◆ Excerpted passage:
####
We hope to embark in the coming year on the next phase of this project, exploring the use of software to develop an online interactive map, where earlier, later and alternative maps of Victoria can be overlaid onto the 1862 record, so that a range of interpretations of the landscape are made possible. Ultimately, we hope to use the big map as the basis for developing an interactive map of Victoria that is a gateway to a range of historical maps and other sources, and a valuable resource for academics, students and the general public. From this resource, new stories about land, landscape and land settlement might be able to be told.
We are currently exploring the suitability of the TimeMap software for such a project. TimeMap, developed by the University of Sydney’s Archaeological Computing Laboratory, makes possible the online delivery of interactive maps that can represent information about both space and time. For example, new understandings of the past would be made possible by overlaying on the 1862 map information about traditional Aboriginal ownership clans and language groups in Victoria. Maps of Victoria that came into being after 1862 could also be overlaid onto the big map. TimeMap also provides a way to easily link online interactive maps with other digitised resources, so that the big map could provide an alternative entry point to PROV’s lands records.
TimeMap would further allow us to feed historical information from multiple voices and sources (such as oral histories, artworks, and digitised records) into the interactive map, so that these stories could be represented alongside the depiction of Victoria contained in the big map. Visitors to the online interactive map would be able to contribute their own information to the resource, establishing links between particular sites on the big map and their own artefacts, such as personal accounts of a place, event or person, or photographs. This functionality would make possible multiple interpretations of the big map and its particular narrative of the development and settlement of Victoria.
####
◆ Exercise details: Quote everything in the passage on the 1862 map project from "We hope to embark" down to "to be told.". The entries are not required for this work.
####
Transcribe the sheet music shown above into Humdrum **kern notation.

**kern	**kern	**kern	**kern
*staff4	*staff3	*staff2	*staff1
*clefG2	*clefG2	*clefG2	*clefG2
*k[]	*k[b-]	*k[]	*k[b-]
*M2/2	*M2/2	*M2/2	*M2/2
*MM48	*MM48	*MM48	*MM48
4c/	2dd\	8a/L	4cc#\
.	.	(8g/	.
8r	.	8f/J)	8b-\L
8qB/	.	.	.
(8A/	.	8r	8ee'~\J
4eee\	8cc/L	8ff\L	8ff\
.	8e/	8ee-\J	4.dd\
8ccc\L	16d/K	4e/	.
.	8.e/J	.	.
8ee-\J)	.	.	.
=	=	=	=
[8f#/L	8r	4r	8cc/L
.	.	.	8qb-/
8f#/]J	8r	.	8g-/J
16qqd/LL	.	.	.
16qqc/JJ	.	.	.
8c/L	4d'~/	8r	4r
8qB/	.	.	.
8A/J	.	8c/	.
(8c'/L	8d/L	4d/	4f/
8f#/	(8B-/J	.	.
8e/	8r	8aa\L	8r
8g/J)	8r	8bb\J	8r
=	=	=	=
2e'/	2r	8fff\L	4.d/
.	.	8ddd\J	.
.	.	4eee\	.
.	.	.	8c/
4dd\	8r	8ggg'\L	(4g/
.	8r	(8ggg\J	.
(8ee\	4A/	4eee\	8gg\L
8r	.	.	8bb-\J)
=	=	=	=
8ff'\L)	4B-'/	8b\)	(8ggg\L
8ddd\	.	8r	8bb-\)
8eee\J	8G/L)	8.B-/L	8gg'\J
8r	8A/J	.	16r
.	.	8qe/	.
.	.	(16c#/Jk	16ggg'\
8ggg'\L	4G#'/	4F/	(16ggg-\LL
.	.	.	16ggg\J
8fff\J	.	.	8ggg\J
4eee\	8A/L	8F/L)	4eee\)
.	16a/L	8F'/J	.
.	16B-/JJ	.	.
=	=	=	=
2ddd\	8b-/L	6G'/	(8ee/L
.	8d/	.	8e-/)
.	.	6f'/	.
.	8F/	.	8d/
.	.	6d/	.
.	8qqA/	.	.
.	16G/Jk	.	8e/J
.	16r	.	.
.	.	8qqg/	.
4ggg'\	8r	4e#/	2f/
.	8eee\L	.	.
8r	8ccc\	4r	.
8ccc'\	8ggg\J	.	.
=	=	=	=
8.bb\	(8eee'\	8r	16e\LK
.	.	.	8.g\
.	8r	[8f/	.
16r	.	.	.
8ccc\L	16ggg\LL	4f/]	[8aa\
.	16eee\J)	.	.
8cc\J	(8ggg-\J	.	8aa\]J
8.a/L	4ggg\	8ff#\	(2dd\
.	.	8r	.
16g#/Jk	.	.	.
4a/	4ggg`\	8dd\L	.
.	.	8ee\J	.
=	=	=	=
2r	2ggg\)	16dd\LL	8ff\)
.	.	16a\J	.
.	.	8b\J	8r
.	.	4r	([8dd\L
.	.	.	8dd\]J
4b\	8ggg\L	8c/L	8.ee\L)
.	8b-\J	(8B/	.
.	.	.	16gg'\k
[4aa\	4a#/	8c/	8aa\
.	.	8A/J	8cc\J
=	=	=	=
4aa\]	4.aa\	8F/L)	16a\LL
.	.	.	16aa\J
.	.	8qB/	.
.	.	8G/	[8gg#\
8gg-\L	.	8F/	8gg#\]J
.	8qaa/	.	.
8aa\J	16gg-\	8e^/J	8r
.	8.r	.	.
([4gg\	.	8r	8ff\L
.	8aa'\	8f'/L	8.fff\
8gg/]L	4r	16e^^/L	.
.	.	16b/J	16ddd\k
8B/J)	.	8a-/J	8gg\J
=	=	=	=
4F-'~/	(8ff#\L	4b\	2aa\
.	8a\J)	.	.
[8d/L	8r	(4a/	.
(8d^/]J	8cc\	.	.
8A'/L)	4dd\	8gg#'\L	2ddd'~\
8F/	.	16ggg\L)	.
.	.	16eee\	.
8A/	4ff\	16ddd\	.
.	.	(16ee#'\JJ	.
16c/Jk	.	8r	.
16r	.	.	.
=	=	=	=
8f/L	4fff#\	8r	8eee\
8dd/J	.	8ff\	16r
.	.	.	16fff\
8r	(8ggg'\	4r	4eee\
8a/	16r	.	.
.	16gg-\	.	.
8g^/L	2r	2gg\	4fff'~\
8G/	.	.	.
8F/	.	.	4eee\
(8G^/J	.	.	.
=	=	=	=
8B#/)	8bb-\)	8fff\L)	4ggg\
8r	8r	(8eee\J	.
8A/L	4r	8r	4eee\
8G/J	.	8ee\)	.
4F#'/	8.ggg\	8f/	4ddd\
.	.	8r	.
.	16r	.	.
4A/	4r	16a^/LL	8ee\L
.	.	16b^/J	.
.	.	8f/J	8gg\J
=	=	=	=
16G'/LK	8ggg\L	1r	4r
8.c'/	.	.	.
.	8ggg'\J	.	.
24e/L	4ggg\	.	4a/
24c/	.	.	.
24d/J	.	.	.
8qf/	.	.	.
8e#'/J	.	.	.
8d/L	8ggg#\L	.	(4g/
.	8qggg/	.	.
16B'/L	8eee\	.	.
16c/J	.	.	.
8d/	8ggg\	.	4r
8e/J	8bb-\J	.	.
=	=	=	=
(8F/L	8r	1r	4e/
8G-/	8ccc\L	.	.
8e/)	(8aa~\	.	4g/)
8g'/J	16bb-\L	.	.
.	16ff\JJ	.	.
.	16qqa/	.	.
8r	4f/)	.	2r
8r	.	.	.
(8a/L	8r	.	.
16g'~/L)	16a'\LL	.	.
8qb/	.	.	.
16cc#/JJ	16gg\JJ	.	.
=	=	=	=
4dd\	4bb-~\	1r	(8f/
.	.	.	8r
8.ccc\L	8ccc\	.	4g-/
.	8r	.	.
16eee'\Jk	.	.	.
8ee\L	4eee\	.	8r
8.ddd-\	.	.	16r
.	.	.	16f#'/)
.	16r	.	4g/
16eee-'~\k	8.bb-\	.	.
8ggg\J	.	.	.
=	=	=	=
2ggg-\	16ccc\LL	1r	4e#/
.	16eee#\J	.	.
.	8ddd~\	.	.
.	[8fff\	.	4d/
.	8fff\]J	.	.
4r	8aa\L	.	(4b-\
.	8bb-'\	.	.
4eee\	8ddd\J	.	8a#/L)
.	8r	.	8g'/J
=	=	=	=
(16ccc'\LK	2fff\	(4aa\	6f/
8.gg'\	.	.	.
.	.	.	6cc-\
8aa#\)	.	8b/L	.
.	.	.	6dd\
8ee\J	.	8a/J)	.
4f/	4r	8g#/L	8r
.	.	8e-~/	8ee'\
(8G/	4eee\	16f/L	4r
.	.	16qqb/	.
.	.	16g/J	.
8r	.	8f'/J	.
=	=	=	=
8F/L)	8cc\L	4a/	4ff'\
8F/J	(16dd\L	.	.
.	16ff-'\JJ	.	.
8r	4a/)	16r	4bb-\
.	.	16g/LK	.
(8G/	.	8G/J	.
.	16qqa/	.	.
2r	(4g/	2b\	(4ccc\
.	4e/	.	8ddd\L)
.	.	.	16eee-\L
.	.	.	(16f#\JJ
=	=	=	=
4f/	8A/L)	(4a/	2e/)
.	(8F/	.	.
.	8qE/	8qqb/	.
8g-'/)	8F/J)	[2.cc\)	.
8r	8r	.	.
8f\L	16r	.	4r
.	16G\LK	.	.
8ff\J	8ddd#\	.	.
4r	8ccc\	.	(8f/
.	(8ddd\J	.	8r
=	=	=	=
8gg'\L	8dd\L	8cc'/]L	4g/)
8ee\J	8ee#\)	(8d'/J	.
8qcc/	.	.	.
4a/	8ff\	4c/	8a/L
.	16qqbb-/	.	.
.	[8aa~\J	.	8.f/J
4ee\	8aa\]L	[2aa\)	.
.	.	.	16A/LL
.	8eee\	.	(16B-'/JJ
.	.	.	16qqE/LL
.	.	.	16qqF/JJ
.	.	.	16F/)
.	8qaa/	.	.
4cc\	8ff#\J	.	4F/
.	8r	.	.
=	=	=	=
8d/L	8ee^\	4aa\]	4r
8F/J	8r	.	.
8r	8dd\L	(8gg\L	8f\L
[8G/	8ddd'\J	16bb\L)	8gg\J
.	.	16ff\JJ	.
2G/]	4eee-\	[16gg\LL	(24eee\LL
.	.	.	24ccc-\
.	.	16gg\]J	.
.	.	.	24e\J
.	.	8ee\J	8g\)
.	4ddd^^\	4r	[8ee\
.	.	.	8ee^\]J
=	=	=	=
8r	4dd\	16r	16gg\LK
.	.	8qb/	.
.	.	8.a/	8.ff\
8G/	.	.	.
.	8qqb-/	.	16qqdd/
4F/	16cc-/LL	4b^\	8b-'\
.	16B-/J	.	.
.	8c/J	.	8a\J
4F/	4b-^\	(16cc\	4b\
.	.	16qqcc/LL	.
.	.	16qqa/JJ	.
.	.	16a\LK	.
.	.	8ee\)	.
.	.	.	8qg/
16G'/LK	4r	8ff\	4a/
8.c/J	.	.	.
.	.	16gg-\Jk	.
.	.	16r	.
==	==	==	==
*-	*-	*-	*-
####
◆ Answer to the problem:
We hope to embark in the coming year on the next phase of this project, exploring the use of software to develop an online interactive map, where earlier, later and alternative maps of Victoria can be overlaid onto the 1862 record, so that a range of interpretations of the landscape are made possible. Ultimately, we hope to use the big map as the basis for developing an interactive map of Victoria that is a gateway to a range of historical maps and other sources, and a valuable resource for academics, students and the general public. From this resource, new stories about land, landscape and land settlement might be able to be told.